Suggested exposure times: These may vary based upon how long your shutter travel time will take, but assuming a shutter travel time of 0.010 seconds, some exposures of 0.1, 1.0, 5.0, 10.0 and 60 seconds or longer will be helpful. Make the longest exposure as long as is practically possible, since for this frame it is assumed that the shutter correction is negligable.

ShutterCorrect will then deliver a 2D fits frame that is a map of the amount of time (in seconds) that each pixel is missing in the exposure due to the shutter travelling, called the "shutter map," or $t_{\rm shutter}$. The commanded exposure time is labelled as $t_{\rm exp}$.

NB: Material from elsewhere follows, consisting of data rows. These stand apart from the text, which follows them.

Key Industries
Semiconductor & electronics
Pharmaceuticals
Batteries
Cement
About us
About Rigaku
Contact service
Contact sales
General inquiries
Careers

Assuming that the central pixels of the frame achieved 100% illumination, you can use the shutter map to determine the illumination map, which shows that the illumination percentage that the rest of the frame achieved::

illumination map = (Amount of time exposed)/(Amount of time commanded to expose)
= $\frac{t_{\rm exp} - t_{\rm shutter}}{t_{\rm exp}}$

One can use the shutter map to correct any given frame to a uniform illumination. This is desireable for any flat field images or science images taken during an astronomical observing session, called "user frame." The corrected frame will be::

corrected frame = \frac{user frame}{illumination map} = \frac{user frame \times t_{\exp}}{t_{\rm exp} - t_{\rm shutter}}

From the shutter map it is also possible to infer the shutter travel time. Essentially, the central pixels should be approximately 0.0 seconds, while the edge pixels will read a value approximately the total amount of time it takes the shutter to open and close.